◆ **THE TASK**: Please return the records below exactly as they stand, with the pictures removed.
(SUPPLIED INFORMATION Opens)
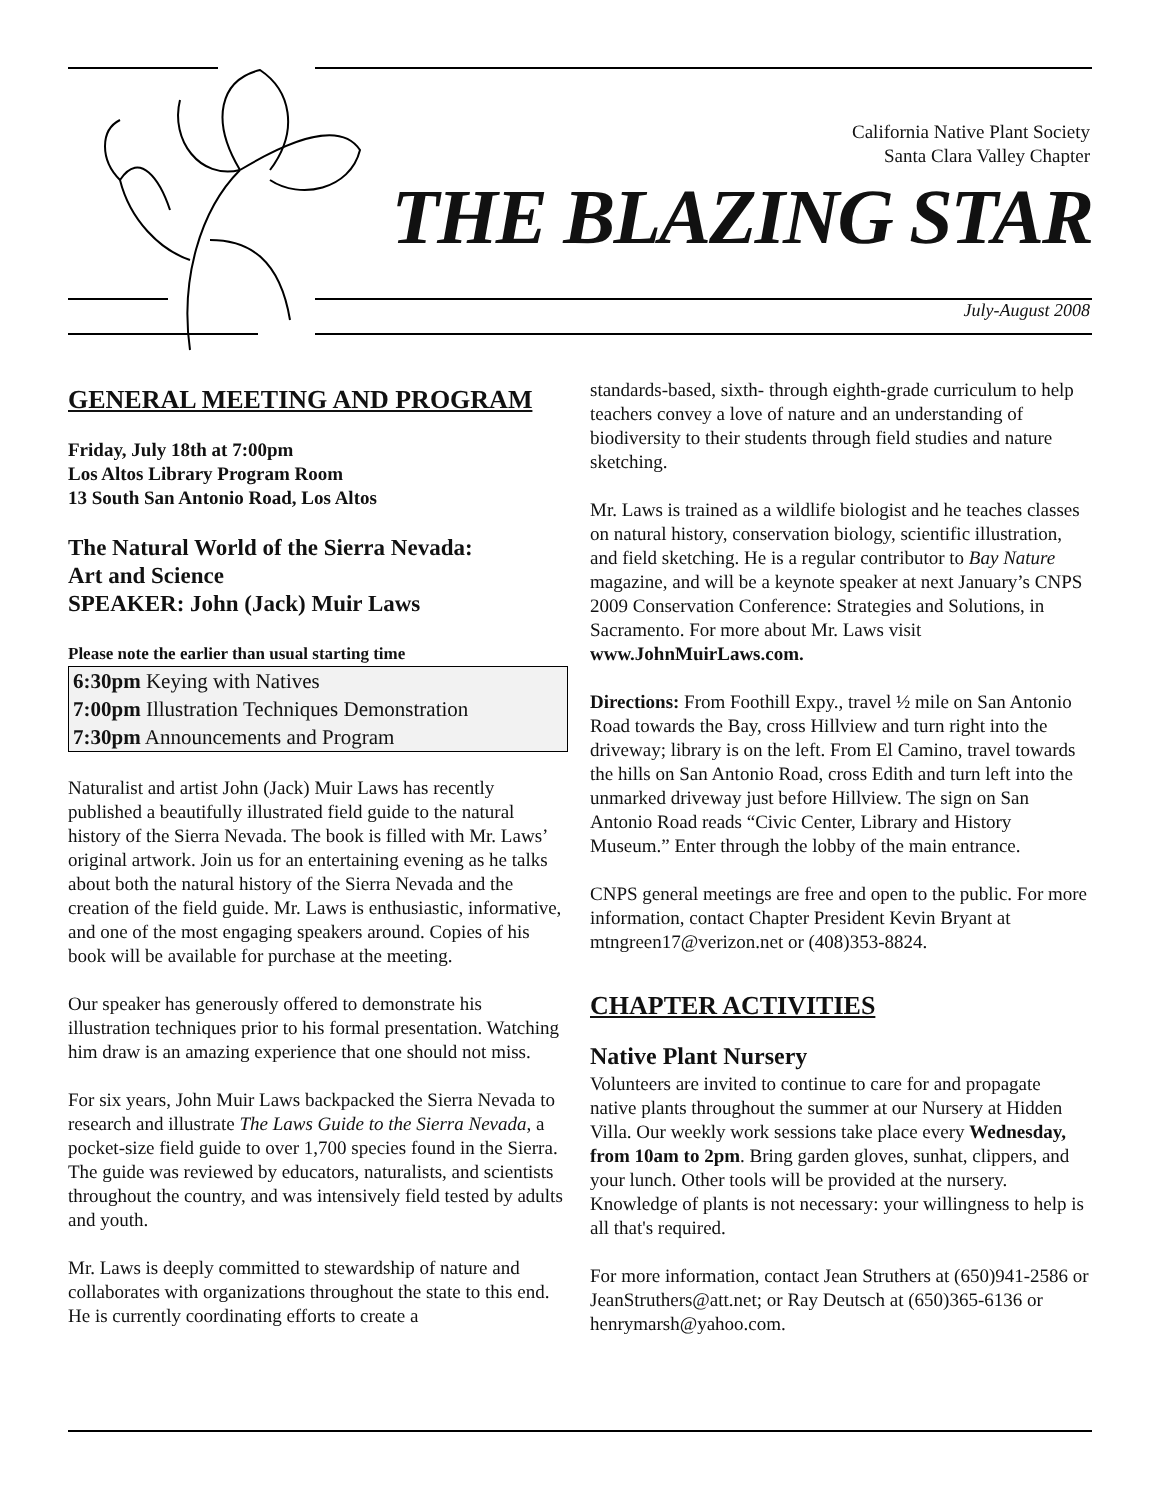California Native Plant Society
Santa Clara Valley Chapter
THE BLAZING STAR
July-August 2008
GENERAL MEETING AND PROGRAM
Friday, July 18th at 7:00pm
Los Altos Library Program Room
13 South San Antonio Road, Los Altos
The Natural World of the Sierra Nevada:
Art and Science
SPEAKER: John (Jack) Muir Laws
Please note the earlier than usual starting time
6:30pm Keying with Natives
7:00pm Illustration Techniques Demonstration
7:30pm Announcements and Program
Naturalist and artist John (Jack) Muir Laws has recently published a beautifully illustrated field guide to the natural history of the Sierra Nevada. The book is filled with Mr. Laws’ original artwork. Join us for an entertaining evening as he talks about both the natural history of the Sierra Nevada and the creation of the field guide. Mr. Laws is enthusiastic, informative, and one of the most engaging speakers around. Copies of his book will be available for purchase at the meeting.
Our speaker has generously offered to demonstrate his illustration techniques prior to his formal presentation. Watching him draw is an amazing experience that one should not miss.
For six years, John Muir Laws backpacked the Sierra Nevada to research and illustrate The Laws Guide to the Sierra Nevada, a pocket-size field guide to over 1,700 species found in the Sierra. The guide was reviewed by educators, naturalists, and scientists throughout the country, and was intensively field tested by adults and youth.
Mr. Laws is deeply committed to stewardship of nature and collaborates with organizations throughout the state to this end. He is currently coordinating efforts to create a
standards-based, sixth- through eighth-grade curriculum to help teachers convey a love of nature and an understanding of biodiversity to their students through field studies and nature sketching.
Mr. Laws is trained as a wildlife biologist and he teaches classes on natural history, conservation biology, scientific illustration, and field sketching. He is a regular contributor to Bay Nature magazine, and will be a keynote speaker at next January’s CNPS 2009 Conservation Conference: Strategies and Solutions, in Sacramento. For more about Mr. Laws visit www.JohnMuirLaws.com.
Directions: From Foothill Expy., travel ½ mile on San Antonio Road towards the Bay, cross Hillview and turn right into the driveway; library is on the left. From El Camino, travel towards the hills on San Antonio Road, cross Edith and turn left into the unmarked driveway just before Hillview. The sign on San Antonio Road reads “Civic Center, Library and History Museum.” Enter through the lobby of the main entrance.
CNPS general meetings are free and open to the public. For more information, contact Chapter President Kevin Bryant at mtngreen17@verizon.net or (408)353-8824.
CHAPTER ACTIVITIES
Native Plant Nursery
Volunteers are invited to continue to care for and propagate native plants throughout the summer at our Nursery at Hidden Villa. Our weekly work sessions take place every Wednesday, from 10am to 2pm. Bring garden gloves, sunhat, clippers, and your lunch. Other tools will be provided at the nursery. Knowledge of plants is not necessary: your willingness to help is all that's required.
For more information, contact Jean Struthers at (650)941-2586 or JeanStruthers@att.net; or Ray Deutsch at (650)365-6136 or henrymarsh@yahoo.com.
(SUPPLIED INFORMATION Closes)
◆ **SOLUTION TO THIS TASK**:
California Native Plant Society
Santa Clara Valley Chapter
THE BLAZING STAR
July-August 2008
GENERAL MEETING AND PROGRAM
Friday, July 18th at 7:00pm
Los Altos Library Program Room
13 South San Antonio Road, Los Altos
The Natural World of the Sierra Nevada:
Art and Science
SPEAKER: John (Jack) Muir Laws
Please note the earlier than usual starting time
6:30pm Keying with Natives
7:00pm Illustration Techniques Demonstration
7:30pm Announcements and Program
Naturalist and artist John (Jack) Muir Laws has recently published a beautifully illustrated field guide to the natural history of the Sierra Nevada. The book is filled with Mr. Laws’ original artwork. Join us for an entertaining evening as he talks about both the natural history of the Sierra Nevada and the creation of the field guide. Mr. Laws is enthusiastic, informative, and one of the most engaging speakers around. Copies of his book will be available for purchase at the meeting.
Our speaker has generously offered to demonstrate his illustration techniques prior to his formal presentation. Watching him draw is an amazing experience that one should not miss.
For six years, John Muir Laws backpacked the Sierra Nevada to research and illustrate The Laws Guide to the Sierra Nevada, a pocket-size field guide to over 1,700 species found in the Sierra. The guide was reviewed by educators, naturalists, and scientists throughout the country, and was intensively field tested by adults and youth.
Mr. Laws is deeply committed to stewardship of nature and collaborates with organizations throughout the state to this end. He is currently coordinating efforts to create a
standards-based, sixth- through eighth-grade curriculum to help teachers convey a love of nature and an understanding of biodiversity to their students through field studies and nature sketching.
Mr. Laws is trained as a wildlife biologist and he teaches classes on natural history, conservation biology, scientific illustration, and field sketching. He is a regular contributor to Bay Nature magazine, and will be a keynote speaker at next January’s CNPS 2009 Conservation Conference: Strategies and Solutions, in Sacramento. For more about Mr. Laws visit www.JohnMuirLaws.com.
Directions: From Foothill Expy., travel ½ mile on San Antonio Road towards the Bay, cross Hillview and turn right into the driveway; library is on the left. From El Camino, travel towards the hills on San Antonio Road, cross Edith and turn left into the unmarked driveway just before Hillview. The sign on San Antonio Road reads “Civic Center, Library and History Museum.” Enter through the lobby of the main entrance.
CNPS general meetings are free and open to the public. For more information, contact Chapter President Kevin Bryant at mtngreen17@verizon.net or (408)353-8824.
CHAPTER ACTIVITIES
Native Plant Nursery
Volunteers are invited to continue to care for and propagate native plants throughout the summer at our Nursery at Hidden Villa. Our weekly work sessions take place every Wednesday, from 10am to 2pm. Bring garden gloves, sunhat, clippers, and your lunch. Other tools will be provided at the nursery. Knowledge of plants is not necessary: your willingness to help is all that's required.
For more information, contact Jean Struthers at (650)941-2586 or JeanStruthers@att.net; or Ray Deutsch at (650)365-6136 or henrymarsh@yahoo.com.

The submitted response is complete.